“It was a dangerous and glorious existence overall. I wouldn’t trade it for the world.” Older Gay Nigerians Share Navigating Love Back In The Days By Ado Aminu

“There is something about love, it doesn’t go away because you’re unable to express it.”

If like me you’re often possessed by the curiosity to be able to picture from close observation of the lives of older queer Nigerians what your own life could look like in years to come this is for you.

One thing that every person interviewed for this piece shares is increasing bafflement at what Rasak* termed “this bold new generation of gays,” who won’t shut up about their homosexuality.

“I see the dream, I admire the courage, but I often wonder if it is necessary at all. I did just fine without making a big deal of my queerness,” Rasak said.

He is a 58-year-old man married to a woman he swears he has been keeping all-round happy since they married 20+ years ago. He is not unhappy, but this writer wonders if he could have been happier in a world where he never had to settle into a marriage he could otherwise have done without if he could have happily cohabit with his then-lover.

What was it like being gay in the 20th century? 

Before the internet became our dumpsite and our worldview expanded beyond most of our ancestors’ wildest imaginations there was life. Queer lives.

Rasak (M, 58)

“It is really all about the circle you run around in and – in my particular case and I believe a lot of my peers over the years – constant denial.

For instance, there is a guy I had a thing with years ago in the backseats of a cinema; the outdoor kind. We met again and again at the same spot for a while until we eventually exchanged names and in years to come got to mingle with each other’s circles. After I married we agreed I’d arrived at a place where I had to stop ‘this thing.’

Decades later I think I will be convinced I’m not gay if I were in his shoes looking at my life. I still get action now and then, with this younger bold new generation of gays who don’t care a thing what the world says about homosexuality. It is revitalising to see that, and to witness it firsthand.

I am glad for my family, but I wonder if we had maintained our relationship, me and that guy, would it have meant continued happiness or eventual ruin. God knows I’ve lost a friend or two to public humiliation when they got outed. We used to dissociate and cut off fast in such situations. Clean-break.

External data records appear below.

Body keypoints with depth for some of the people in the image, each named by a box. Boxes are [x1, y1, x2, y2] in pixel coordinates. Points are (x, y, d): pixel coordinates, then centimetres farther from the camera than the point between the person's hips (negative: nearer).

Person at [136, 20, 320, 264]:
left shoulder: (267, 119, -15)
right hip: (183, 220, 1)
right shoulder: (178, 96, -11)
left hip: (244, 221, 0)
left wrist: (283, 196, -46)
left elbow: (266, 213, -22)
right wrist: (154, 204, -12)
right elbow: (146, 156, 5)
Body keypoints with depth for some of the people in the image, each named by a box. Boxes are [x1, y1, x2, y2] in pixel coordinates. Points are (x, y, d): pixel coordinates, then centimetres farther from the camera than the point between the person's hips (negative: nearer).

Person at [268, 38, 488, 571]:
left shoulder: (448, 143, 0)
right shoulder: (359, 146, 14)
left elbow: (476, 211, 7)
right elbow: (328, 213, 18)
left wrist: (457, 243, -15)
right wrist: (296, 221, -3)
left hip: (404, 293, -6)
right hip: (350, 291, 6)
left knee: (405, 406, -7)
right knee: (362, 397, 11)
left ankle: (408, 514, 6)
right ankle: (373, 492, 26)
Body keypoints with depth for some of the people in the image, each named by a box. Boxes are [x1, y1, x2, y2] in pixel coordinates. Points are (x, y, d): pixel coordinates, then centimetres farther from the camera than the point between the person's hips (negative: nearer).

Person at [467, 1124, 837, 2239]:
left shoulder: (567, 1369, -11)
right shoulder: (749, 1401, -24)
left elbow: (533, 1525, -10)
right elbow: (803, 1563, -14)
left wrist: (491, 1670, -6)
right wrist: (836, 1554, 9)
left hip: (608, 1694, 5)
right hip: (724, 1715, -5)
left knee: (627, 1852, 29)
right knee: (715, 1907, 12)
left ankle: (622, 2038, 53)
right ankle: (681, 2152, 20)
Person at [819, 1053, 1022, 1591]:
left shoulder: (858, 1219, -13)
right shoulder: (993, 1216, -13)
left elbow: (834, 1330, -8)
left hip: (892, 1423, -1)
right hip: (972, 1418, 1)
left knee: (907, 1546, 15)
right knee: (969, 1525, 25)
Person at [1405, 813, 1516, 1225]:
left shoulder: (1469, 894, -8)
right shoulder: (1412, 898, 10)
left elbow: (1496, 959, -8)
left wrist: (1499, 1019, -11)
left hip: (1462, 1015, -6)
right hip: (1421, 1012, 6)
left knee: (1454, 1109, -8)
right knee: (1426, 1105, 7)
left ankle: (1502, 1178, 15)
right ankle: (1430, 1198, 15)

That’s about the summary of it.” 

Martha (F, 46)

“I used to say women always found a way to take care of things, and for a while, I was taking care of things but then a strange thing happened when my daughter turned 5.

The passion I once had for my best girl returned manifolds. 

I married because I’d gotten pregnant with my then lover who is now my ex-husband, thank God. I needed my child to know she is a product of love, so I killed whatever feelings I had for my girl at the time for duty’s sake. We had met in school so it was easy to separate cleanly once we finished, but we always knew where one another is at every point.

Lucky for me I think I’m bisexual or pansexual, don’t know, these are words I’m just learning thanks to my daughter. I say lucky because you need some stirring of feelings to endure these things, years of pretending to care will break anyone. Yet even that will prove inadequate because I had to leave eventually.

I think all that life of gymnastics isn’t worth it to be honest. I’m grateful for my baby girl. I am free of my lukewarm marriage. And I’ve largely reunited with my girl. We see every so often because we’re in different states. She is in Abuja and I stay in Port Harcourt. We make it work somehow, career woman to career woman.”

Wale (M, 62)

“It was many things, some hurtful and others just stale memories.

It was forcing myself out of my parents’ at 20 using the excuse that all my guys had this place in the community where you haven’t left where you grew up but you have largely moved out of the house you grew up in. That worked for our kind of shanty neighbourhood.

It was hanging around a girl to get closer to her brother because I love the brother.

It was getting the brother and still sticking around for the sister because I might otherwise have had to explain myself even to the brother with whom I slept often.

It was getting a scholarship to study in the then Soviet Union and being elated not because the opportunity is golden, but because I got to leave the girl I’d been using as a decoy to get the love of my life.

It was also grieving the death of the best man I’ve ever known, the one true love that even time could not replace if it tried, but doing so very measuredly so it is not too extravagant a grief for just a friend.

It was all these things and it was also the snatches of happy memories we shared in my first private room which I paid for with the token I received for tutoring kids at the time. Memories of cinema hangouts and swimming in the river after a farm visit and having sex in the bushes because we couldn’t wait to return to my room.

It was a dangerous and glorious existence overall. I wouldn’t trade it for the world.

I ended up marrying the sister I feigned loving, partly because the girl that she was loved me very deeply but also because I needed a reminder of him. She has been that and more to me for the 30+ years of our marriage.”

(Editors Note: Our ancestors, living and dead, trust us with their stories, and we want to do them justice. Oasis is a youth led organization; We are aware that we move in the footsteps of those that came before. Our love is not in isolation, our community is not in isolation. You are not alone. You have never been.)